**Data provided:**
══════════════════════════════

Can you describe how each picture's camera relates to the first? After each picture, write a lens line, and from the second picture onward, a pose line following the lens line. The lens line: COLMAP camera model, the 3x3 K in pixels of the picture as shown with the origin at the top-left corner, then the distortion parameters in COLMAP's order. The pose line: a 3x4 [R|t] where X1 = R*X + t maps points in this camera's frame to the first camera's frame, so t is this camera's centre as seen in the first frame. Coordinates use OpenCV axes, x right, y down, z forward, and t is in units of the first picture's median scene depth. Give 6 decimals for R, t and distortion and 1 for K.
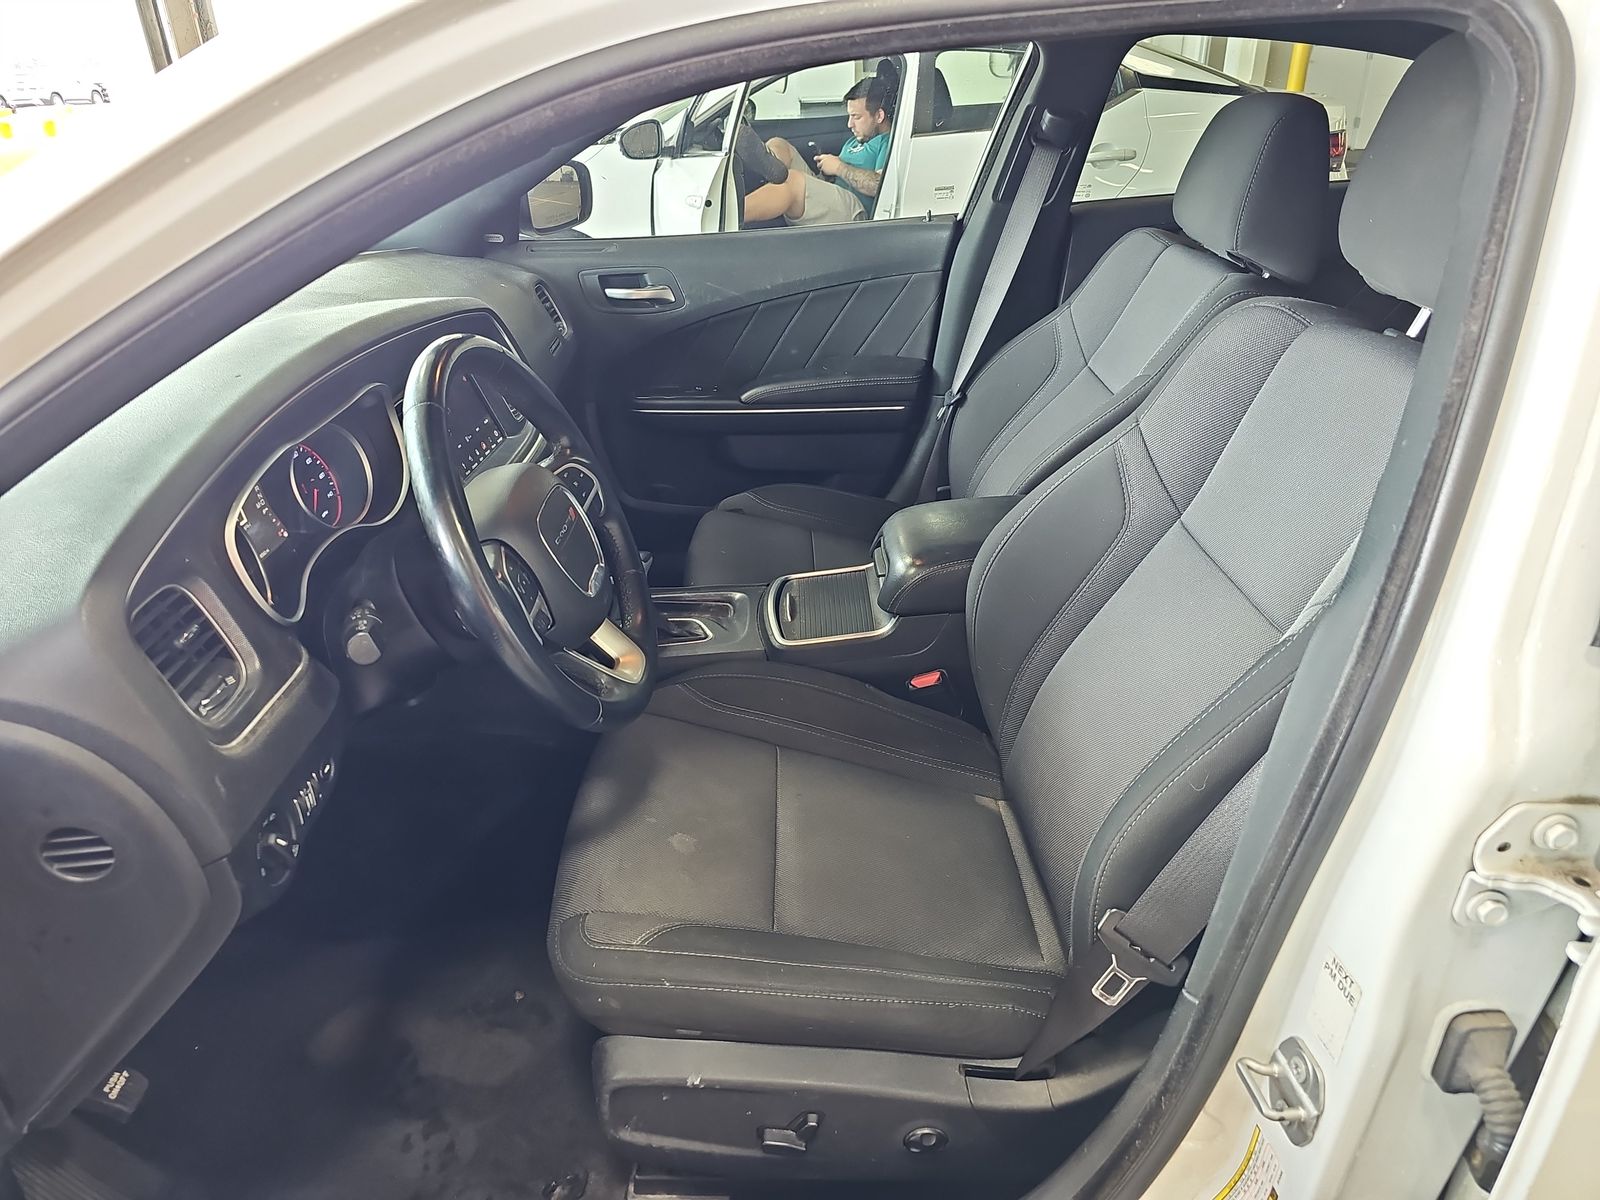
lens RADIAL K [[1074.5, 0, 802.2], [0, 1074.5, 604.3], [0, 0, 1]] dist [0.024656, -0.015750]
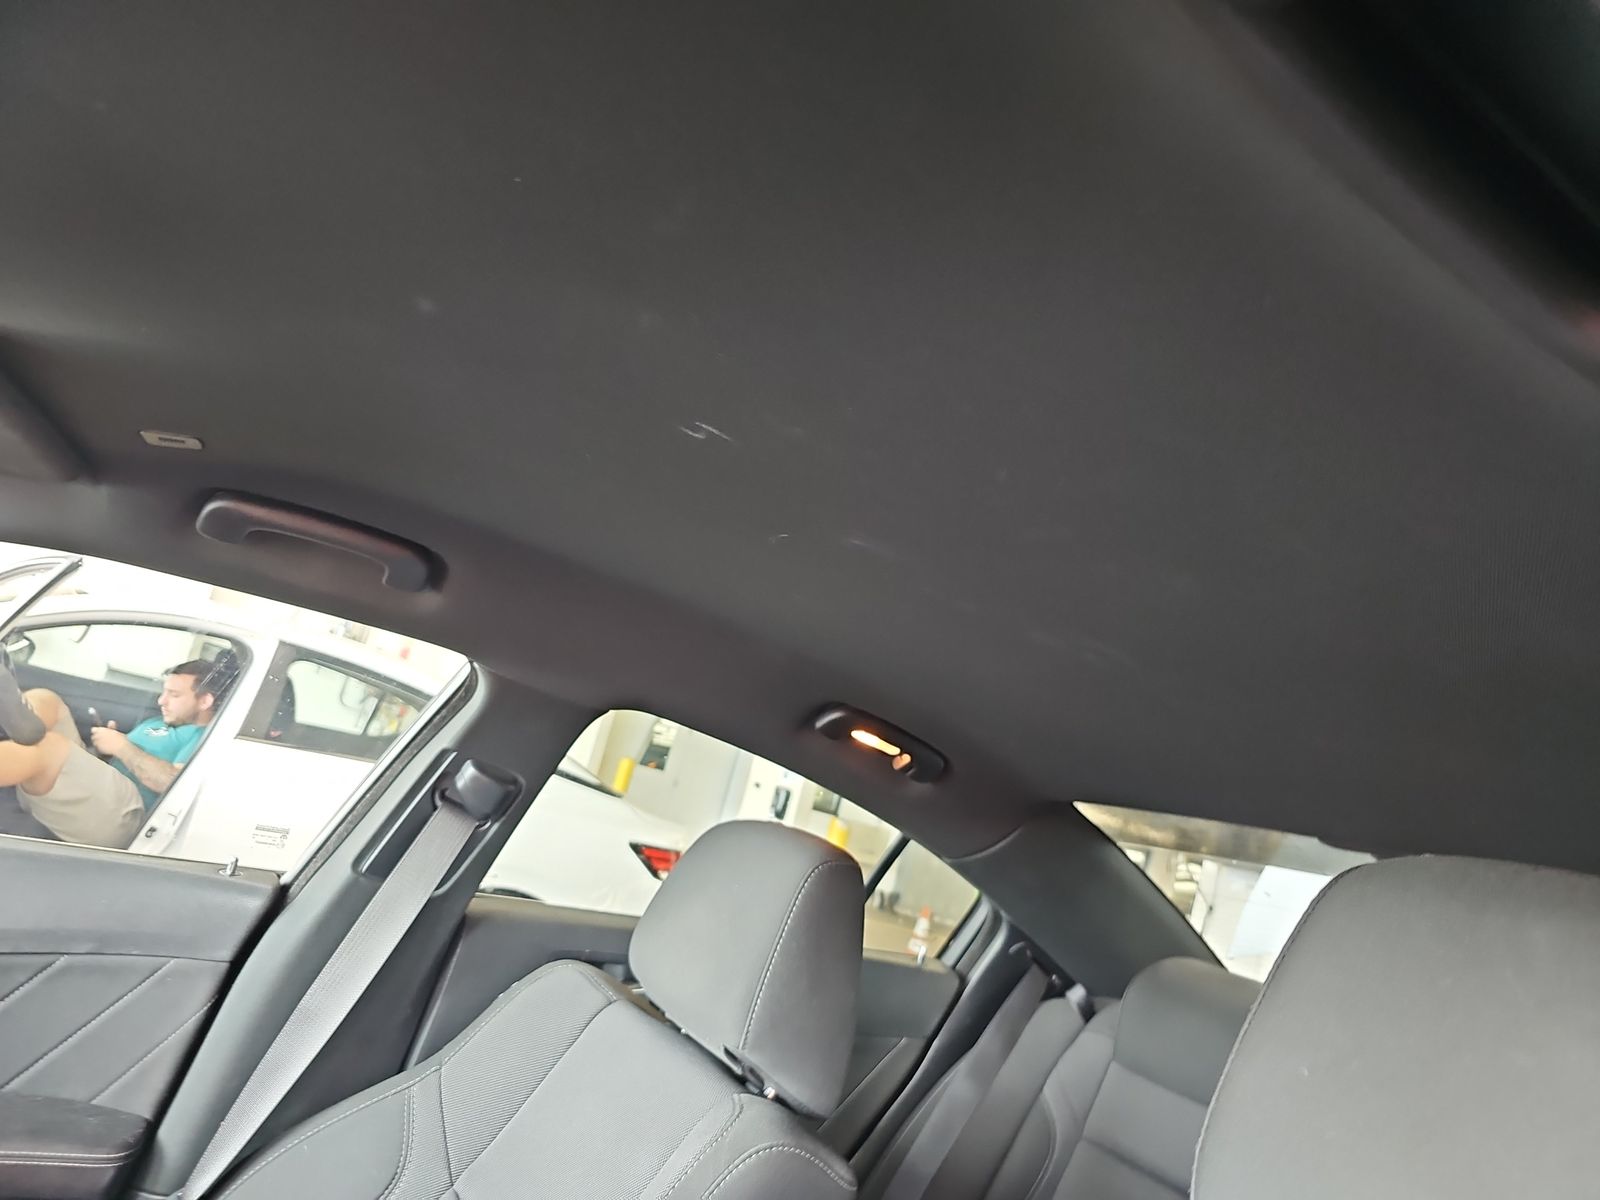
lens RADIAL K [[1074.5, 0, 802.6], [0, 1074.5, 604.7], [0, 0, 1]] dist [0.024656, -0.015750]
pose [[0.806597, 0.332327, 0.488836, 0.028812], [-0.007296, 0.832525, -0.553939, -0.145824], [-0.591057, 0.443239, 0.673937, 0.329151]]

══════════════════════════════

**Aim of the exercise:** Please recast all of the material above as a JSON list of strings, one string per line with blank lines dropped, and leave the pictures out of your answer.

**Exercise response:**
[
  "Can you describe how each picture's camera relates to the first? After each picture, write a lens line, and from the second picture onward, a pose line following the lens line. The lens line: COLMAP camera model, the 3x3 K in pixels of the picture as shown with the origin at the top-left corner, then the distortion parameters in COLMAP's order. The pose line: a 3x4 [R|t] where X1 = R*X + t maps points in this camera's frame to the first camera's frame, so t is this camera's centre as seen in the first frame. Coordinates use OpenCV axes, x right, y down, z forward, and t is in units of the first picture's median scene depth. Give 6 decimals for R, t and distortion and 1 for K.",
  "lens RADIAL K [[1074.5, 0, 802.2], [0, 1074.5, 604.3], [0, 0, 1]] dist [0.024656, -0.015750]",
  "lens RADIAL K [[1074.5, 0, 802.6], [0, 1074.5, 604.7], [0, 0, 1]] dist [0.024656, -0.015750]",
  "pose [[0.806597, 0.332327, 0.488836, 0.028812], [-0.007296, 0.832525, -0.553939, -0.145824], [-0.591057, 0.443239, 0.673937, 0.329151]]"
]